Vale inconsciamente anche la tendenza a sopravvivere nella discendenza oltre al cercare di pensare meno a se stessi e alla morte creandosi delle responsabilità per fornirsi di scopi illusori nella vita, in un circolo vizioso. Ma si può dire, con Pascal, che “ciascuno morirà solo” (Pensieri). In terzo luogo, se fosse vero che nell’embrione vi è già l’anima immortale, poca cosa sarebbe una vita pur lunga e beata di fronte alla certezza dell’anima dell’embrione di avere una vita immortale di beatitudine, non essendo sottoposta al rischio di una vita eterna di dannazione diventando individuo adulto. La Chiesa, condannando l’aborto, preferisce che ognuno, nascendo, corra questo rischio, che l’embrione, privo di colpe, non può correre, mentre dovrebbe riconoscere che, dal suo stesso punto di vista, l’aborto sarebbe una fabbrica di anime beate. Lo stesso papa Giovanni Paolo II ha scritto in un documento (Evangelium vitae) rivolto alle donne che hanno abortito che i loro mancati figli sono stati ricevuti “nella gloria di Dio”. E allora? Perché Dio dovrebbe punire le madri che hanno abortito? Ma, a parte questi paradossi, che sono conseguenti ad una concezione morale contraddittoria, vi è da domandarsi se valga maggiormente la salvezza di un individuo già formato, soggetto cosciente del diritto alla vita, garantibile, perché malato, dall’impiego di tessuti od organi ottenuti dalla coltura di embrioni, piuttosto che quella di un embrione che non può nemmeno desiderare di nascere e non può tendere a conseguire un benessere fisico che non conosce, essendo mancante di quegli organi e di quelle facoltà naturali che ne sono la premessa. Si vede come la morale riesca persino, contro il diritto naturale, a farsi sostenitrice di un diritto alla morte, e non alla vita, del soggetto malato a favore di chi non esiste nemmeno come individuo.

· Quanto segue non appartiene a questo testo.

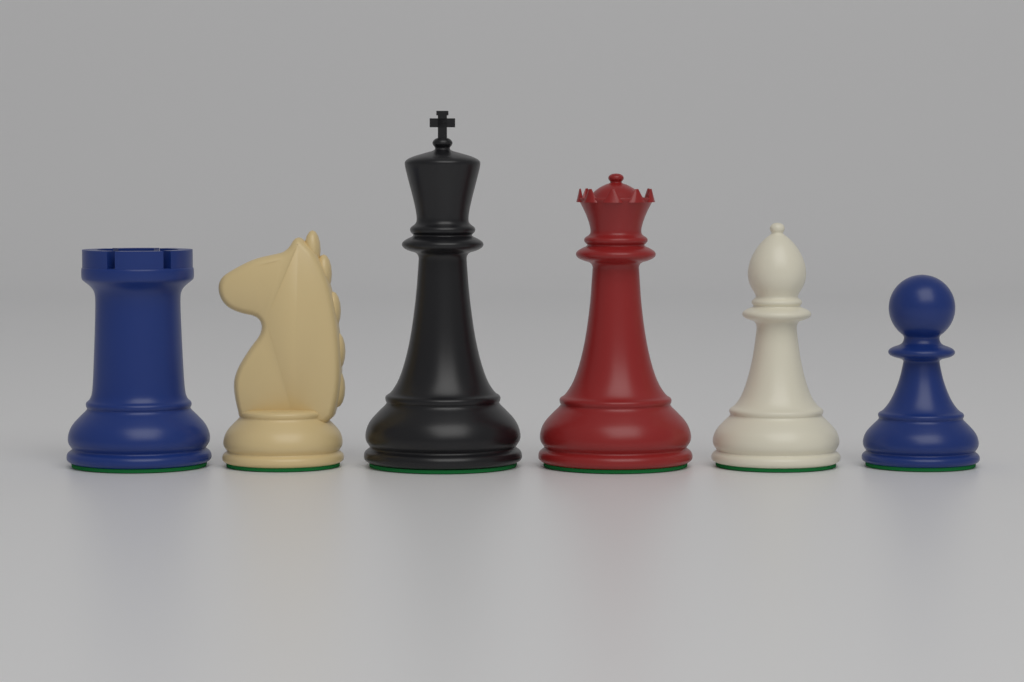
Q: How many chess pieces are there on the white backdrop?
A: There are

1 Forse, proprio a causa della mancanza di senso dell’espressione “donare la vita”, Platone, per ovviare a ciò, recepì dalla tradizione pitagorica ed orfica la dottrina della metempsicosi, che presuppone, non soltanto che l’anima sia coeterna con il mondo e che essa sia soggetta a cicli di reincarnazione, ma che essa possa trasmigrare, per punizione, in forme di vita inferiori, entro uno stesso ciclo del mondo, per cui i genitori sono soltanto lo strumento involontario di un destino già segnato per l’anima. Sia Platone che Aristotele ripresero da Eraclito il concetto di grande anno (10. 800 anni), che rappresenta quel ciclo del mondo dopo il quale le cose e gli eventi si ripresentano e si ripetono come nel ciclo precedente, dovendo rinascere gli stessi individui. Tale pensiero fu conservato nel neoplatonismo di Plotino (III secolo .d. C) e della sua scuola, sino a Proclo (V secolo) .
2 Oriana Fallaci, Lettera a un bambino mai nato, Rizzoli 2005 (1975), pp. 49, 89, 91, 94, 96, 99.